§ **Your assignment**
Render the material below as a JSON list of strings, one string per line, with blank lines skipped and the pictures left out.

§ **Input data**
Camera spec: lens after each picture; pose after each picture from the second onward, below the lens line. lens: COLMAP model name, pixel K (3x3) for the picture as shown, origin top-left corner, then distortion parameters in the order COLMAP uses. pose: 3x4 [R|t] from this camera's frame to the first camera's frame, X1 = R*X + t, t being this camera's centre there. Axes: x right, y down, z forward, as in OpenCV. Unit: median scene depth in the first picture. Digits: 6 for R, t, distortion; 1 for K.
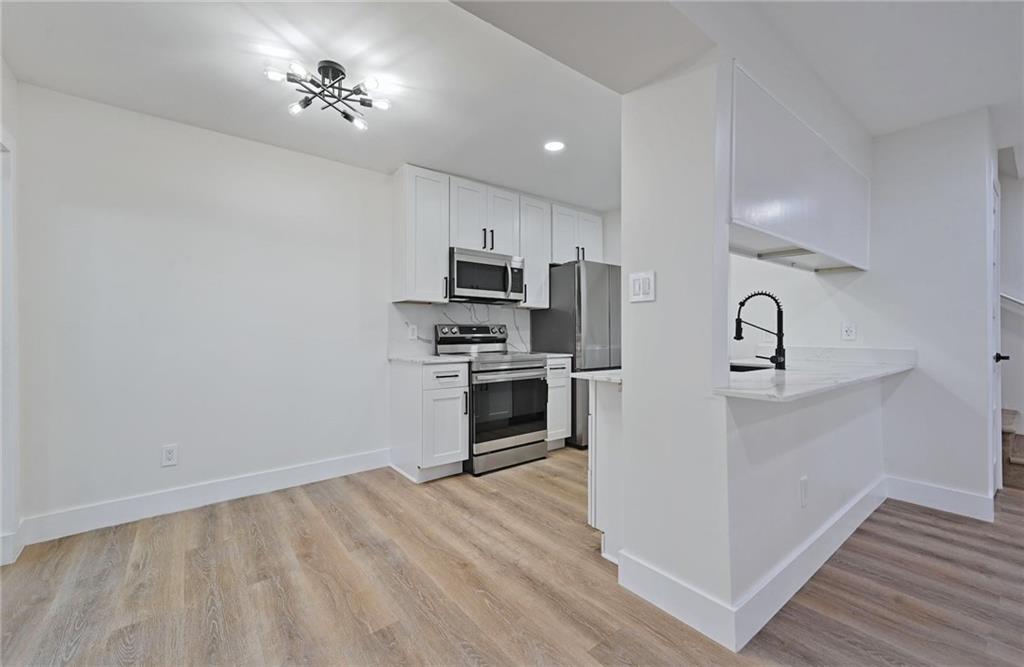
lens RADIAL K [[420.0, 0, 512.0], [0, 420.0, 333.5], [0, 0, 1]] dist [0.002509, 0.000559]
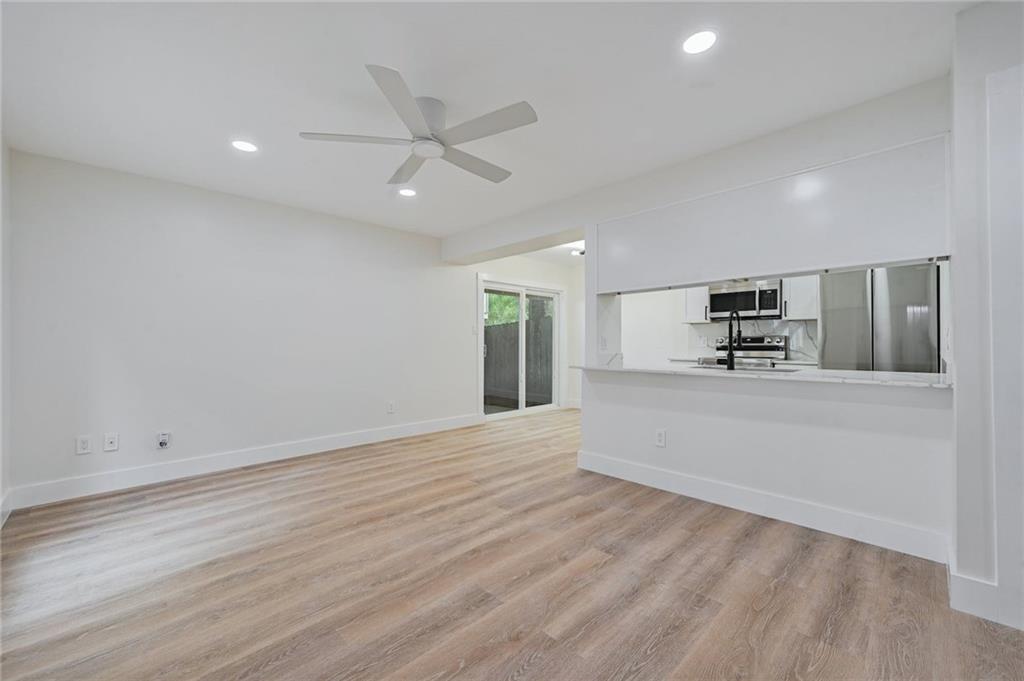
lens RADIAL K [[406.1, 0, 512.0], [0, 406.1, 340.5], [0, 0, 1]] dist [-0.000612, 0.000151]
pose [[0.109227, -0.007934, -0.993985, 1.140685], [-0.001814, 0.999965, -0.008181, 0.004157], [0.994015, 0.002697, 0.109208, 0.127897]]
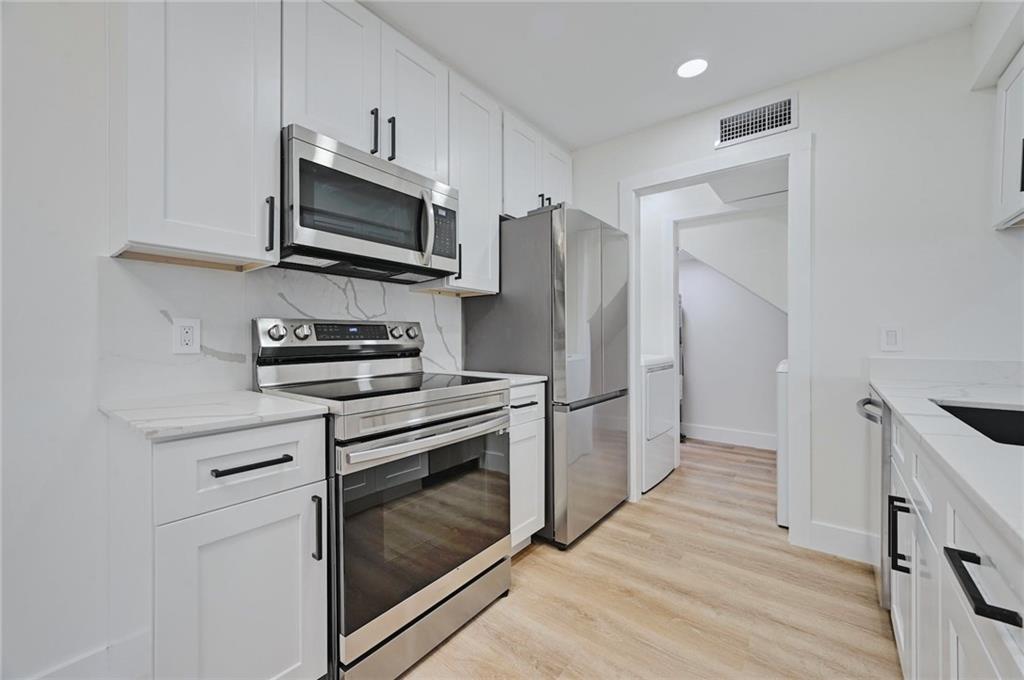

§ **Solved problem**
[
  "Camera spec: lens after each picture; pose after each picture from the second onward, below the lens line. lens: COLMAP model name, pixel K (3x3) for the picture as shown, origin top-left corner, then distortion parameters in the order COLMAP uses. pose: 3x4 [R|t] from this camera's frame to the first camera's frame, X1 = R*X + t, t being this camera's centre there. Axes: x right, y down, z forward, as in OpenCV. Unit: median scene depth in the first picture. Digits: 6 for R, t, distortion; 1 for K.",
  "lens RADIAL K [[420.0, 0, 512.0], [0, 420.0, 333.5], [0, 0, 1]] dist [0.002509, 0.000559]",
  "lens RADIAL K [[406.1, 0, 512.0], [0, 406.1, 340.5], [0, 0, 1]] dist [-0.000612, 0.000151]",
  "pose [[0.109227, -0.007934, -0.993985, 1.140685], [-0.001814, 0.999965, -0.008181, 0.004157], [0.994015, 0.002697, 0.109208, 0.127897]]"
]